A Buy Now, Pay Later (BNPL) company.
AI-generated insights about Sezzle Inc. from various financial sources
Remains attractive due to 59% EBITDA margins and 38% projected revenue growth; preferred over Block and Affirm.
Part of a disruptive cohort of BNPL firms gaining market share over traditional banking institutions.
Firing on all cylinders and replacing traditional credit models, though the analyst is cautious about the entry price following a 35% surge.
Mentioned as a direct competitor to Klarna with an 'outstanding EBITDA margin', but considered less attractive than Klarna from a valuation perspective (enterprise value to growth metric).
Identified as the 'clear winner' and top pick due to being the fastest-growing company analyzed, scoring 111 on the Rule of 40, and having a cheap valuation while trading at a significant discount from its previous high.

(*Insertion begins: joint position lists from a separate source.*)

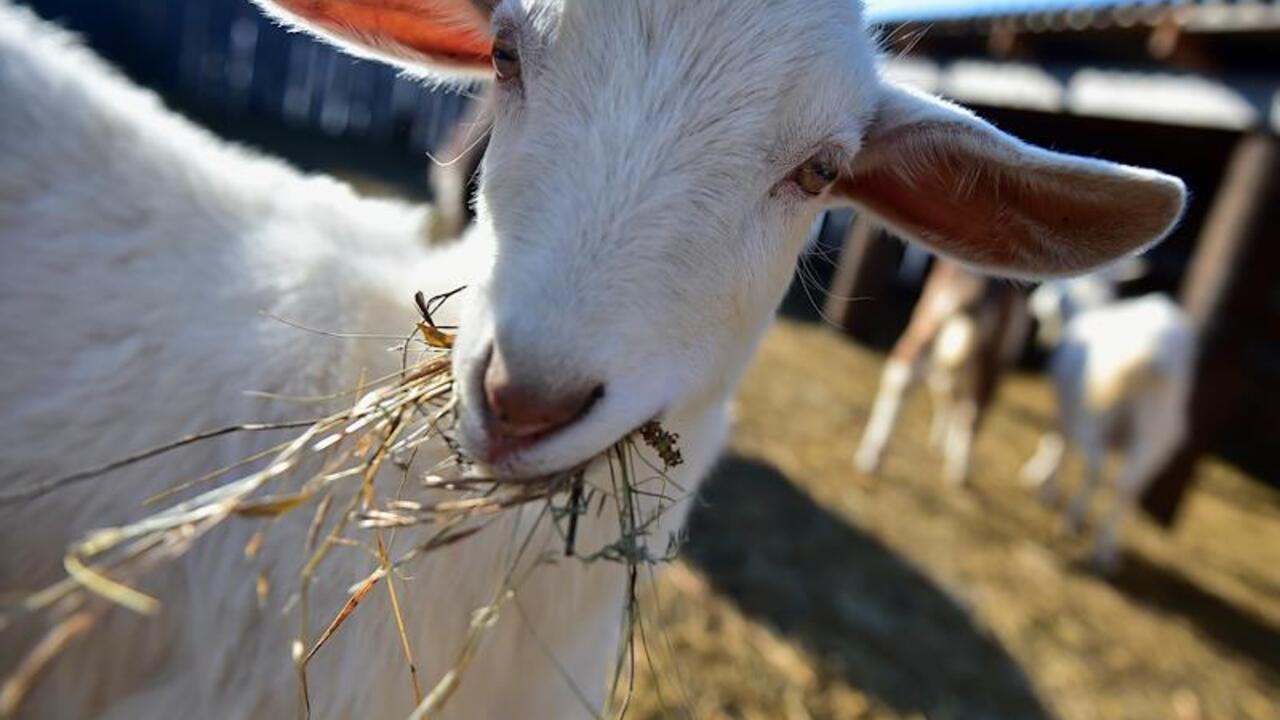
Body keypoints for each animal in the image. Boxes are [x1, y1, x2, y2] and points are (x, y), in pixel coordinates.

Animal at [1018, 265, 1198, 571]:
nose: (1040, 336)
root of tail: (1147, 356)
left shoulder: (1066, 408)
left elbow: (1057, 445)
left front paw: (1044, 486)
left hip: (1094, 416)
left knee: (1095, 468)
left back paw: (1071, 521)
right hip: (1156, 433)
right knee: (1127, 486)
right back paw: (1105, 550)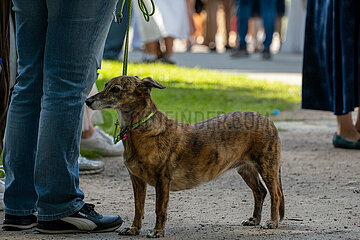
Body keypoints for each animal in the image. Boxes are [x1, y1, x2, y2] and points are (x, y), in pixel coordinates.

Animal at [86, 76, 284, 237]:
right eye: (105, 85)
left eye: (115, 89)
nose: (87, 101)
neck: (140, 129)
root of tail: (267, 120)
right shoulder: (136, 179)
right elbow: (138, 207)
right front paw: (134, 229)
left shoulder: (162, 180)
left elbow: (159, 208)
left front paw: (158, 231)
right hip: (245, 169)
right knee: (260, 191)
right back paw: (254, 219)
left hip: (267, 167)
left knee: (275, 194)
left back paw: (272, 222)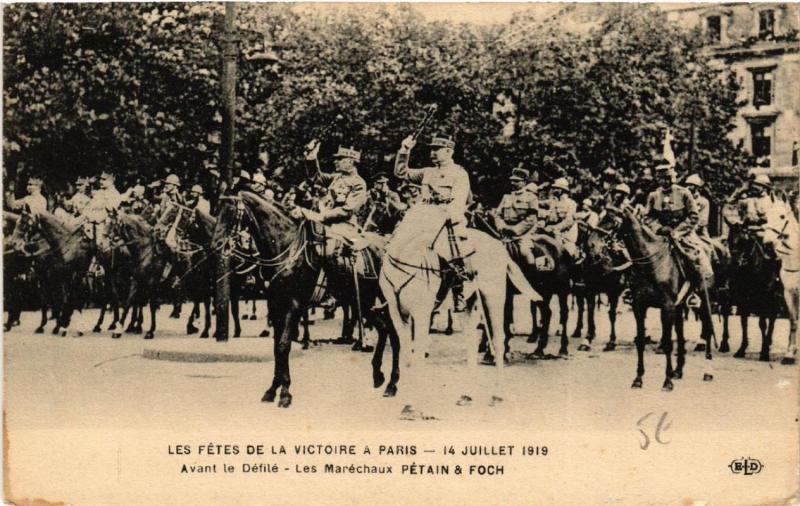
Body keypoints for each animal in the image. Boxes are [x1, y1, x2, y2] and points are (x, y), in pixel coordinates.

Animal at [378, 204, 540, 418]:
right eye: (456, 234)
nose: (462, 269)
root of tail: (499, 246)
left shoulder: (421, 314)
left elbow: (418, 355)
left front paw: (413, 405)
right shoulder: (398, 314)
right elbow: (408, 357)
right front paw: (406, 402)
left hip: (493, 298)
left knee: (498, 341)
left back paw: (497, 394)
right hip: (468, 306)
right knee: (471, 343)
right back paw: (467, 395)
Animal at [616, 206, 716, 392]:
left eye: (612, 220)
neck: (651, 265)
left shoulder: (667, 307)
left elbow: (668, 344)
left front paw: (667, 381)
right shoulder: (639, 307)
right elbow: (640, 342)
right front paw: (638, 379)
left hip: (704, 304)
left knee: (706, 331)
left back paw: (708, 371)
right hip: (679, 307)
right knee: (681, 334)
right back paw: (678, 371)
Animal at [720, 222, 784, 360]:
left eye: (744, 240)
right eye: (729, 239)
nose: (735, 262)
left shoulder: (763, 299)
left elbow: (762, 324)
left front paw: (764, 352)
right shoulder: (743, 299)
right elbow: (744, 322)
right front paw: (741, 349)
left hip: (774, 299)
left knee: (772, 319)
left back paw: (768, 342)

Viewed as 'very cheap' after a significant price drop. It is a high-growth BNPL company with a strong Rule of 40 score (111) and is considered undervalued based on a custom valuation metric of 0.15.
Despite a 30-40% stock drop, it is described as the strongest and cheapest investment in the BNPL sector, being the fastest-growing company with better margins and excellent metrics (Rule of 40 at 107).
Remains attractive due to 59% EBITDA margins and 38% projected revenue growth; preferred over Block and Affirm.
Part of a disruptive cohort of BNPL firms gaining market share over traditional banking institutions.
Firing on all cylinders and replacing traditional credit models, though the analyst is cautious about the entry price following a 35% surge.
Mentioned as a direct competitor to Klarna with an 'outstanding EBITDA margin', but considered less attractive than Klarna from a valuation perspective (enterprise value to growth metric).
Identified as the 'clear winner' and top pick due to being the fastest-growing company analyzed, scoring 111 on the Rule of 40, and having a cheap valuation while trading at a significant discount from its previous high.
Viewed as 'very cheap' after a significant price drop. It is a high-growth BNPL company with a strong Rule of 40 score (111) and is considered undervalued based on a custom valuation metric of 0.15.
Despite a 30-40% stock drop, it is described as the strongest and cheapest investment in the BNPL sector, being the fastest-growing company with better margins and excellent metrics (Rule of 40 at 107).